Set task 1:
Extract the passage of the text on Europe from "Europe encompasses an" to "part of Europe.", copying it word for word.

>> Start Text segment

Europe encompasses an area of 10,400,000 kmē (4,000,000 square miles), stretching from Asia to the Atlantic, and from Africa to the Arctic. Europe's longest river is the Volga, which meanders 3,530 km (2,193 miles) through Russia, and flows into the Caspian Sea. Europe's highest point is Russia's Mt. Elbrus, which rises to 5,642 m (18,510 feet) above sea level. Western Europe's highest point is Mont Blanc in the French-Italian Alps, which rises to 4,810 m (15,771 feet) above sea level. Other important high mountain ranges include the Pyrenees between France and Spain and the Carpathians that run through Central Europe to the Balkans. Cyprus is also considered part of Europe.
Europe's climate ranges from subtropical near the Mediterranean Sea in the south, to subarctic near the Barents Sea and Arctic Ocean in the northern latitudes. There is much here for the traveller to enjoy, with a bewildering array of diversity and languages and culture, cosmopolitan cities and spectacular scenery, let alone some of the leading cities of the world.


The earliest concrete signs of written European culture can be found in Hellenic Greece. The mythical Homer (800 B.C.?), Hesiod (753 B.C.) and Kallinos (728 B.C.) are three of the oldest poets in Europe. The Romans believed that their city was founded in 753 B.C. Modern archaeologists and historian believe that the area of modern day Rome has been inhabited since at least 1000 to 800 B.C.
From 300 A.D. Christianity in Europe started to spread. Around 500 A.D. the Roman Empire collapsed, with France at that time coming under the rule of the Merovingians. In 714 the Carolian empire was founded and lasted until 911. The period after this date is often called the high-middle ages and lasted until around 1300, followed by the late middle ages which ended around 1500, giving birth to a period of European history normally refered to as The Renaissance or the re-birth. The people of this period actively rediscovered classical Greco-Roman culture.
Between 1492 - 1972 many European nations (like Great Britain, Spain, Russia, France and The Netherlands) ruled or had ruled over most of the known world, with the exception of East Asia (Mainland China, Japan and Tibet) and parts of Antartica. This was called colonialism and was stopped after WWII in favour of a more humane, liberal and cost-effective method called globalism.

Get in

Rules for entering Europe depend on where you are going. EU/EFTA citizens can travel freely throughout the continent (except Russia, Belarus and the Caucasus), so the following assumes you are not one.

>> End Text segment
>> Start Data provided

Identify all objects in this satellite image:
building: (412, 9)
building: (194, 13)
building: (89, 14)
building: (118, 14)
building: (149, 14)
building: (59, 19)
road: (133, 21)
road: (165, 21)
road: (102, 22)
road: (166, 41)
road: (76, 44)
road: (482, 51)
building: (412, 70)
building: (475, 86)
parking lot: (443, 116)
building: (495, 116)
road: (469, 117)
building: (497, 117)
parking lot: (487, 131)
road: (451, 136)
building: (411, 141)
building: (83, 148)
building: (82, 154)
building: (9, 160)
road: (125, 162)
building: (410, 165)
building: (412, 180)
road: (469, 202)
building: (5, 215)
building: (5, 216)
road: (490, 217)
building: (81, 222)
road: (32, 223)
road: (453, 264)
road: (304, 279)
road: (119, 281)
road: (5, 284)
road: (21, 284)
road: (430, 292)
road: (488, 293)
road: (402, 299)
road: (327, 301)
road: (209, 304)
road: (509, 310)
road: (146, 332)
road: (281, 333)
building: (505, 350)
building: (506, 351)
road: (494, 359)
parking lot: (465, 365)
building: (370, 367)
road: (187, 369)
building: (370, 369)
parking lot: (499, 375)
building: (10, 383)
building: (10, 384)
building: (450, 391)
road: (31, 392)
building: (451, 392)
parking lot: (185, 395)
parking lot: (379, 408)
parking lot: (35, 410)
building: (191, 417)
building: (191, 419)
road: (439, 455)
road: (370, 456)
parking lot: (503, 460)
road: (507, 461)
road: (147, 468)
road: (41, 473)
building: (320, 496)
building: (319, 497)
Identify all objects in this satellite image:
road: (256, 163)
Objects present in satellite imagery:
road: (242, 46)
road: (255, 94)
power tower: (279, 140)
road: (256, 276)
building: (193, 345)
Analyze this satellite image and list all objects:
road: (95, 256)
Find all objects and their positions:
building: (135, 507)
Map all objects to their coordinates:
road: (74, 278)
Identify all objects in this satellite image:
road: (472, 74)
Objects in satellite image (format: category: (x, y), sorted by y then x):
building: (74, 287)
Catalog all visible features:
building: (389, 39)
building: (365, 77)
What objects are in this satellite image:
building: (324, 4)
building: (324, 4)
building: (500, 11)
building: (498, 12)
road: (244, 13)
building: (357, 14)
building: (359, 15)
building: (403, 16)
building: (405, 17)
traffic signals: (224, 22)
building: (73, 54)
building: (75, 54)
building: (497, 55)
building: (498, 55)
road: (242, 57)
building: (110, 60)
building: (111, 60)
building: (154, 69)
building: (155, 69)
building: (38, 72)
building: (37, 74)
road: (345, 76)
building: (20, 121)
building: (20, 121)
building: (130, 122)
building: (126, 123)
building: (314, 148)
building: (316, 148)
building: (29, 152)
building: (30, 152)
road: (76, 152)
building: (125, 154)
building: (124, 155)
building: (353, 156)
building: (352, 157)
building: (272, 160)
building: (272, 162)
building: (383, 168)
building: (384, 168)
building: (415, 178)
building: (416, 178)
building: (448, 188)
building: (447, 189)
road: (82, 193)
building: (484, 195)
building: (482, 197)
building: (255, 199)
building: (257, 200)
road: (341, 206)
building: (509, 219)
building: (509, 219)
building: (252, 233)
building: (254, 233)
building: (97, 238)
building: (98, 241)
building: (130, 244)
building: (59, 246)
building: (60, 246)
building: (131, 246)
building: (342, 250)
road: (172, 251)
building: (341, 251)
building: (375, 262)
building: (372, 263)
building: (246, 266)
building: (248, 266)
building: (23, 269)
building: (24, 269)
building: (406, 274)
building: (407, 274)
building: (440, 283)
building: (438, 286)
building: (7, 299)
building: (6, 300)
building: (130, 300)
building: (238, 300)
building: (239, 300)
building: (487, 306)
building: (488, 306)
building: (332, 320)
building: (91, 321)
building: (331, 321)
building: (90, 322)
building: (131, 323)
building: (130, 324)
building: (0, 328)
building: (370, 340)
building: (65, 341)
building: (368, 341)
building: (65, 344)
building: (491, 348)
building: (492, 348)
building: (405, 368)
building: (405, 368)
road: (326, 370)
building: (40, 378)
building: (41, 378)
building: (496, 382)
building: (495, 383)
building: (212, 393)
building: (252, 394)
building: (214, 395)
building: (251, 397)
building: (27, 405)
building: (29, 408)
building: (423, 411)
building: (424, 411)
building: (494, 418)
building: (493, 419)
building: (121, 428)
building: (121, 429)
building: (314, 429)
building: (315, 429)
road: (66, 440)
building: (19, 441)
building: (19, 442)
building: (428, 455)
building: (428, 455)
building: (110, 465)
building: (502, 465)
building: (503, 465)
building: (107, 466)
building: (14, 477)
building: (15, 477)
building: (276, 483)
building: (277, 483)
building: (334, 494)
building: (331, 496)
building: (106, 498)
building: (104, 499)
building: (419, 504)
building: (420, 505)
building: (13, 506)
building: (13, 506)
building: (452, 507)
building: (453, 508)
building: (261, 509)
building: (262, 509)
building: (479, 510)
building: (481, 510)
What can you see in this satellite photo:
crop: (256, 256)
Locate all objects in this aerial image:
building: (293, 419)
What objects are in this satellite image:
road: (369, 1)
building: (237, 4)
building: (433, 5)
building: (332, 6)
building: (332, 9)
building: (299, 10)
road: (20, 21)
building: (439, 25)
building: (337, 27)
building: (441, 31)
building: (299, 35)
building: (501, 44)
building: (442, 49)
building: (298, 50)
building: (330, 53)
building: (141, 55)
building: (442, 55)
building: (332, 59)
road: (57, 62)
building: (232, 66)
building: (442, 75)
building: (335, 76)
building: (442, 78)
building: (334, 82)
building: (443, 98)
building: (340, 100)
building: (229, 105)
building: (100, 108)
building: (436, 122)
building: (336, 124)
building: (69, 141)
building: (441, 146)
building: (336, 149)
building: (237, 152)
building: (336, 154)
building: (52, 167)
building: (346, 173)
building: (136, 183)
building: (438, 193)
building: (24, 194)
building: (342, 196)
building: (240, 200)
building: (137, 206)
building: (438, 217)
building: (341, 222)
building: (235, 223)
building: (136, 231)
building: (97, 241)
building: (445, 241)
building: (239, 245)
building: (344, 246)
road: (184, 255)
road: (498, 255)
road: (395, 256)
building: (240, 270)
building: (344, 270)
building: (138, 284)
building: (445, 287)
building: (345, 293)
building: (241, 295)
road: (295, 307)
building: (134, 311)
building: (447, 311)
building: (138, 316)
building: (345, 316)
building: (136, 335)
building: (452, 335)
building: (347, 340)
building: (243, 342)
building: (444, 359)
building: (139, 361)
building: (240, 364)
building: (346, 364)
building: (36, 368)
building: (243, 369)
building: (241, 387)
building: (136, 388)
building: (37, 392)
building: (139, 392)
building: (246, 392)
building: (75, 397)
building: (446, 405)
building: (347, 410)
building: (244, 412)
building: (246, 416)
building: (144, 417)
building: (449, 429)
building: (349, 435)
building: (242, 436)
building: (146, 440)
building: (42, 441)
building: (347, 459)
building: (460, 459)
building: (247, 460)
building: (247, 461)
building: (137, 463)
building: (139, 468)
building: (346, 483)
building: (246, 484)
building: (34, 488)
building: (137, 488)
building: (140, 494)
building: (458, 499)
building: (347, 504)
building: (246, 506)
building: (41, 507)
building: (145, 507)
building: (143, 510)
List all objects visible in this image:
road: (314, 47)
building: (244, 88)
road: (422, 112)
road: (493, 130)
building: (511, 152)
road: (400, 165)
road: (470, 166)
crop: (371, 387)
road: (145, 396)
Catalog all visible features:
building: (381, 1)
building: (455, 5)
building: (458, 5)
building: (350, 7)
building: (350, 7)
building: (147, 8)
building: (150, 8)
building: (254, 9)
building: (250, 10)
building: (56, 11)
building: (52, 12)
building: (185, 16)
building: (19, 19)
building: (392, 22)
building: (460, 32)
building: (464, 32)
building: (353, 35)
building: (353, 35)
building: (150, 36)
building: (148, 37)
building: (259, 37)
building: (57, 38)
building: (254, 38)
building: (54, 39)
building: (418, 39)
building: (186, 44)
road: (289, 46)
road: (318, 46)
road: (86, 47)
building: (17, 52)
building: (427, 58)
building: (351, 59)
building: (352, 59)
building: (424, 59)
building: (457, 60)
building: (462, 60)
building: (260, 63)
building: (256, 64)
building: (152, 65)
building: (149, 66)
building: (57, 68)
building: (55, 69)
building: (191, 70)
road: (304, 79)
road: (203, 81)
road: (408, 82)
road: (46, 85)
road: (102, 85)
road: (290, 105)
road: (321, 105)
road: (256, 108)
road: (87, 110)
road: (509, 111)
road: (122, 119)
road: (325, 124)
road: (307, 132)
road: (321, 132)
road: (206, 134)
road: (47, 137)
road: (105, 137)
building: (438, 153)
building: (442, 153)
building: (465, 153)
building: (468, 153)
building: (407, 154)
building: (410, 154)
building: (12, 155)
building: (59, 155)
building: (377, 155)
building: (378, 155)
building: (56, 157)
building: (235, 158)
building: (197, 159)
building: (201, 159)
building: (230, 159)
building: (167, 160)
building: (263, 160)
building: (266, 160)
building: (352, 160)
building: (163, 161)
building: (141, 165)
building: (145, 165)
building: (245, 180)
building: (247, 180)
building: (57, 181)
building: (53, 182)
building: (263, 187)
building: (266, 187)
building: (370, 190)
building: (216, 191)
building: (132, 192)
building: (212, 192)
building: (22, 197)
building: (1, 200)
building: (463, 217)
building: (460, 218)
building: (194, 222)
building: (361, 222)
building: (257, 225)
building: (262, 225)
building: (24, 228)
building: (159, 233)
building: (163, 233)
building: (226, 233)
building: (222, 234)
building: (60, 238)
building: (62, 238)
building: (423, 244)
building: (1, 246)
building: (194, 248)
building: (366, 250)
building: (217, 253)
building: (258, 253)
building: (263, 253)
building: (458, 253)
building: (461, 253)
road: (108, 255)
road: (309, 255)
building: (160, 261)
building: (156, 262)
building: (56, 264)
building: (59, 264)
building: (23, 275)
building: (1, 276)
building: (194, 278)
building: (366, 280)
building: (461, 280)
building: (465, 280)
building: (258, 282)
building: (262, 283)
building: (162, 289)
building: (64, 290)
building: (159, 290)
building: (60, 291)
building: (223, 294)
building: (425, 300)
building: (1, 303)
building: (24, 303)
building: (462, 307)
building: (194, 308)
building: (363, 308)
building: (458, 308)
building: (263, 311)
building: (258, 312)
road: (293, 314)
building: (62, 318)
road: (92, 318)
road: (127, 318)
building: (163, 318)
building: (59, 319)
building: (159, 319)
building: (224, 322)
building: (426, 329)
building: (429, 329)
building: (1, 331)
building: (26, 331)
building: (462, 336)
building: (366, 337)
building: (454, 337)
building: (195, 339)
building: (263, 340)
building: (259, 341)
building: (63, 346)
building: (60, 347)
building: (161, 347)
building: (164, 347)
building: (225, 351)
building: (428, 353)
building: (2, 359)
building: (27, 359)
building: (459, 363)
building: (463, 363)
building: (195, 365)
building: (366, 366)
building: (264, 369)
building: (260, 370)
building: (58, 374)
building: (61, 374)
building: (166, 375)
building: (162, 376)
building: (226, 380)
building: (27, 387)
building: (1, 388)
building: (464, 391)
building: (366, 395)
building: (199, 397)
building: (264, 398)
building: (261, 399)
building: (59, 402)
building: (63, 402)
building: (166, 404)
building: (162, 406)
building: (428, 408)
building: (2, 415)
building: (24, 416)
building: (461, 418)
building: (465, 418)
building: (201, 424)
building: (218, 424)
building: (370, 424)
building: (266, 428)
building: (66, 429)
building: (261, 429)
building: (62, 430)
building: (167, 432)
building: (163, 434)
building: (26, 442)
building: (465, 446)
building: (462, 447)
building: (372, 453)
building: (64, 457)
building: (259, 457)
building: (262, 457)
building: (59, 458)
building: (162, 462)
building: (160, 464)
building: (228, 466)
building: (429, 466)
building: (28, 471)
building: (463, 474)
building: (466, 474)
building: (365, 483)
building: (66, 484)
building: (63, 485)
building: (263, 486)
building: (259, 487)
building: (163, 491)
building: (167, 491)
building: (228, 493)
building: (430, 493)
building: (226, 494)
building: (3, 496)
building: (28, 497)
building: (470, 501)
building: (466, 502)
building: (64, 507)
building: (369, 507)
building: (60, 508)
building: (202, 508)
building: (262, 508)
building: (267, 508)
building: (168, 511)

>> End Data provided

Set task 2:
Lay out the listing as a JSON list of strings, one string per line and blank lines omitted, running from its first line through the line with "building: (319, 497)".

Correct response 1:
Europe encompasses an area of 10,400,000 kmē (4,000,000 square miles), stretching from Asia to the Atlantic, and from Africa to the Arctic. Europe's longest river is the Volga, which meanders 3,530 km (2,193 miles) through Russia, and flows into the Caspian Sea. Europe's highest point is Russia's Mt. Elbrus, which rises to 5,642 m (18,510 feet) above sea level. Western Europe's highest point is Mont Blanc in the French-Italian Alps, which rises to 4,810 m (15,771 feet) above sea level. Other important high mountain ranges include the Pyrenees between France and Spain and the Carpathians that run through Central Europe to the Balkans. Cyprus is also considered part of Europe.

Correct response 2:
[
  "Identify all objects in this satellite image:",
  "building: (412, 9)",
  "building: (194, 13)",
  "building: (89, 14)",
  "building: (118, 14)",
  "building: (149, 14)",
  "building: (59, 19)",
  "road: (133, 21)",
  "road: (165, 21)",
  "road: (102, 22)",
  "road: (166, 41)",
  "road: (76, 44)",
  "road: (482, 51)",
  "building: (412, 70)",
  "building: (475, 86)",
  "parking lot: (443, 116)",
  "building: (495, 116)",
  "road: (469, 117)",
  "building: (497, 117)",
  "parking lot: (487, 131)",
  "road: (451, 136)",
  "building: (411, 141)",
  "building: (83, 148)",
  "building: (82, 154)",
  "building: (9, 160)",
  "road: (125, 162)",
  "building: (410, 165)",
  "building: (412, 180)",
  "road: (469, 202)",
  "building: (5, 215)",
  "building: (5, 216)",
  "road: (490, 217)",
  "building: (81, 222)",
  "road: (32, 223)",
  "road: (453, 264)",
  "road: (304, 279)",
  "road: (119, 281)",
  "road: (5, 284)",
  "road: (21, 284)",
  "road: (430, 292)",
  "road: (488, 293)",
  "road: (402, 299)",
  "road: (327, 301)",
  "road: (209, 304)",
  "road: (509, 310)",
  "road: (146, 332)",
  "road: (281, 333)",
  "building: (505, 350)",
  "building: (506, 351)",
  "road: (494, 359)",
  "parking lot: (465, 365)",
  "building: (370, 367)",
  "road: (187, 369)",
  "building: (370, 369)",
  "parking lot: (499, 375)",
  "building: (10, 383)",
  "building: (10, 384)",
  "building: (450, 391)",
  "road: (31, 392)",
  "building: (451, 392)",
  "parking lot: (185, 395)",
  "parking lot: (379, 408)",
  "parking lot: (35, 410)",
  "building: (191, 417)",
  "building: (191, 419)",
  "road: (439, 455)",
  "road: (370, 456)",
  "parking lot: (503, 460)",
  "road: (507, 461)",
  "road: (147, 468)",
  "road: (41, 473)",
  "building: (320, 496)",
  "building: (319, 497)"
]